Ten Design Laws

An article written by Ross Johnson from 3.7 Designs explains the ten proven laws that can guide designers to improving their work. According to Johnson, “using clear and effective design laws we can use proven formulas for design. These laws both assist in the usability/experience of our design as well as the aesthetic values.” Also, by using these laws, designers are able to explain their decisions and choices during the design process.

  1. Hick’s Law

Hick’s law, or the Hick–Hyman Law, named after British and American psychologists William Edmund Hick and Ray Hyman, describes the time it takes for a person to make a decision as a result of the possible choices he or she has: increasing the number of choices will increase the decision time. This law really speaks the importance of simplicity. For designers, this means that we should minimize the amount of any choices a user has to select from.

2. The Pareto Principle, or the 80/20 rule

The Pareto principle (also known as the 80–20 rule, the law of the vital few, and the principle of factor sparsity) states that, for many events, roughly 80% of the effects come from 20% of the causes. In design, this means that a high percentage of users will perform a low percentage of actions. In terms of web design, the removal of extra content and features could actually improve how users use a certain site. This principle can also relate to Hick’s Law.

________________

Problems and tasks.
1) Using the article on design laws, decide whether each statement agrees with it. Answer yes or no and quote the deciding words: (a) Hick's law holds that adding choices lengthens decision time; (b) the Pareto principle states that roughly 20% of the effects come from 80% of the causes; (c) the article links the Pareto principle to Hick's Law.
2) Reproduce word for word all of the records that follow the article on design laws, and omit the pictures from your output.

Data in this exercise.

________________

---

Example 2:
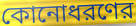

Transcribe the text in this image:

কোনোধরণের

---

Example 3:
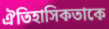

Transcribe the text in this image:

ঐতিহাসিকতাকে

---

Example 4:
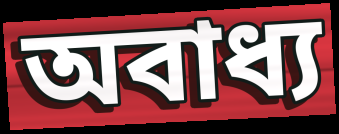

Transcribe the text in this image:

অবাধ্য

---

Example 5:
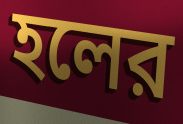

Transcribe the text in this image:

হলের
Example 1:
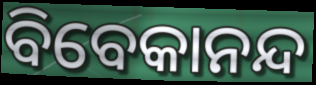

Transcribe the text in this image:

ବିବେକାନନ୍ଦ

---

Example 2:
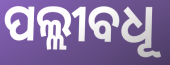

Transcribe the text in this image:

________________

Solutions to each task.
1)
(a) Yes: "increasing the number of choices will increase the decision time."
(b) No: "roughly 80% of the effects come from 20% of the causes."
(c) Yes: "This principle can also relate to Hick’s Law."

2)
---

Example 2:

Transcribe the text in this image:

কোনোধরণের

---

Example 3:

Transcribe the text in this image:

ঐতিহাসিকতাকে

---

Example 4:

Transcribe the text in this image:

অবাধ্য

---

Example 5:

Transcribe the text in this image:

হলের
Example 1:

Transcribe the text in this image:

ବିବେକାନନ୍ଦ

---

Example 2:

Transcribe the text in this image:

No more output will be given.